*Text under study:*

——————————

We paid 16 EUR extra per person to store our gear and save us from lugging home and back. It worked out well because we ended up skiing most days in Dorf Gastein so we only had to carry our gear to and from the bus stop, just a few metres away. Slipping into Ugg boots immediately after getting out of ski boots alone is totally worth it!


Public Transport:
Salzburg is 1.5 hrs away and there is a regular direct train service to/from Bad Gastein. 

If you have a valid ski pass, you have free access to the shuttle buses and it's likely that your hotel is close to a bus stop. They can get completely full at peak times. Try to get a bus timetable from your hotel because I found the timetables at the bus stops are confusing. There are no English translations. 

The buses are well maintained and on time. Most people take their own skis/snowboards so it can be clunky getting on and off a crowded bus. Be aware of the last buses back to Bad Gastein. We missed the last one from Dorf Gastein and had to take a cab which cost EUR 38. 

The Town:
It's very hilly around Bad Gastein so walking into town is not recommended unless you have good snow boots. There are a few lookout points along the way so I liked walking back. In town there are restaurants although we didn't eat dinners out because our hotel was half catered. A word of warning is that in Austria, smoking is allowed in restaurants. Although the smoking areas are supposed to be enclosed, non-smokers won't avoid the smell completely. 

Bad Gastein has apres ski events and there are plenty of pubs and nightclubs. We didn't go to any as quite frankly, we're too old for that stuff. 

There is a large Spar supermarket in town and a few Billa supermarkets further out. There's plenty of fresh food and variety so you don't need to bring any food from home. More likely, you will be bringing back things from the supermarkets like we did! Our biggest regret is not buying more of the relaxing tissane we had when we got home everyday. Austrians like their tissanes and I can see why!


The Thermal Spa:
The Felsentherme is opposite the train station. There are thermal pools of varying temperatures. Two are outdoors and there are saunas and more pools on the upper floors. There's even a slippery slide that's not just for kids. 

When we went, it was snowing heavily. Fat snowflakes melted on our heads while the rest of our bodies were in hot water. The spa has a fabulous view of the surrounding mountains. You can roll around in the snow at any point you please. This was much to the delight of thrill seekers, especially in the strictly nudist areas. I think we saw it all. Naked cartwells, belly slides, writhing and smothering of oneself with fresh snow. 

You have to follow the rules in the spa. A lady will come into the saunas sometimes to check that people are lining themselves, feet and all with a towel. And don't even think about squealing when you tip a bucket of cold water over yourself after a sauna. We got told off for doing that although it would help if there were English translations on all the signs. 

The spa is rather pricey but worth going at least once. It was EUR 51 for two people for three hours including towel hire. You can bring your own towels and/or go in the last three hours of the day to save a bit of cash.

Accommodation:
Many of the hotels in our area had a nice view. We stayed in Hotel Hirschen, cheap and cheerful. It's 15 mins walk away from Stubnerkogel and the train station. The bus stop is a minute away. Near to us was the beautiful waterfall where you can walk to and even hear faintly from the hotel. There's no lift and we were on the top floor but look at our view. Every morning it was different. Sunny, snowing and everything in between. We could watch the trains go by in the distance like it was a miniature village.

——————————

*Provided material:*
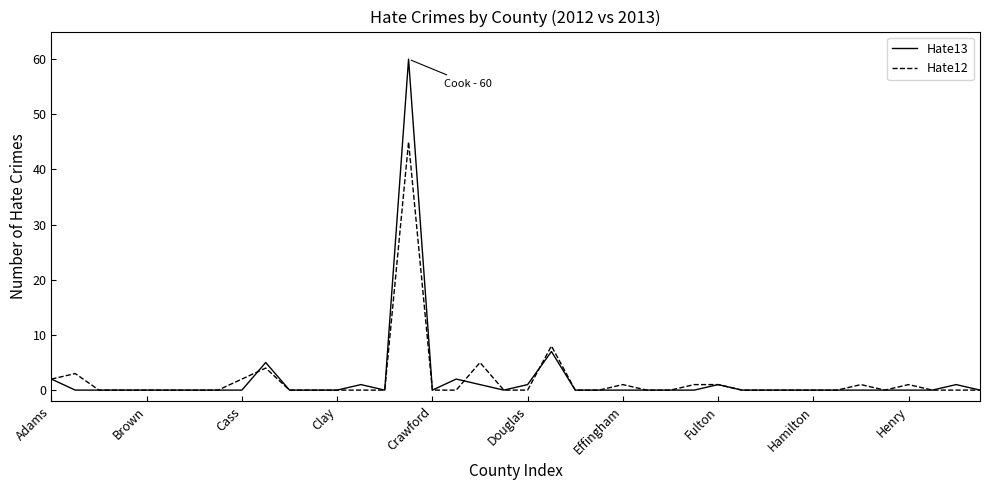

What is the highest value of the Hate12 series?

45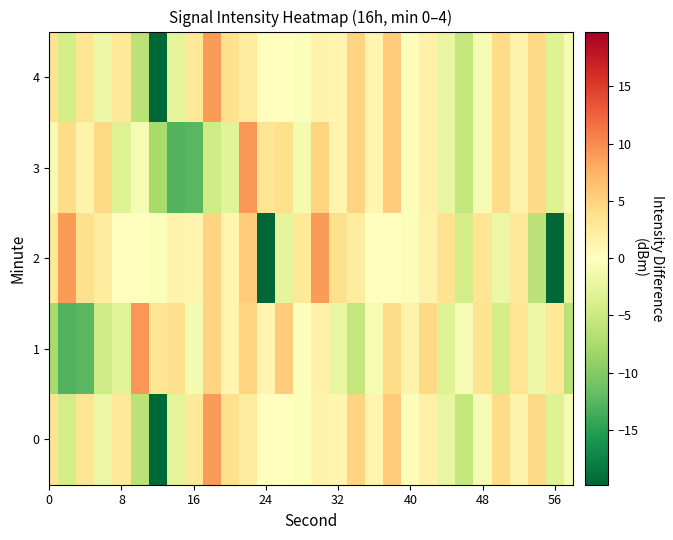

What is the greatest value displayed?

9.4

——————————

*Tasks to complete:*
(1) From the Bad Gastein travel account, write out the stretch from "The buses are" through "the smell completely.".
(2) Translate this sentence from the Bad Gastein travel account into Spanish: "There is a large Spar supermarket in town and a few Billa supermarkets further out."

*Solutions:*
(1)
The buses are well maintained and on time. Most people take their own skis/snowboards so it can be clunky getting on and off a crowded bus. Be aware of the last buses back to Bad Gastein. We missed the last one from Dorf Gastein and had to take a cab which cost EUR 38. 

The Town:
It's very hilly around Bad Gastein so walking into town is not recommended unless you have good snow boots. There are a few lookout points along the way so I liked walking back. In town there are restaurants although we didn't eat dinners out because our hotel was half catered. A word of warning is that in Austria, smoking is allowed in restaurants. Although the smoking areas are supposed to be enclosed, non-smokers won't avoid the smell completely.

(2) Hay un gran supermercado Spar en el pueblo y algunos supermercados Billa más alejados.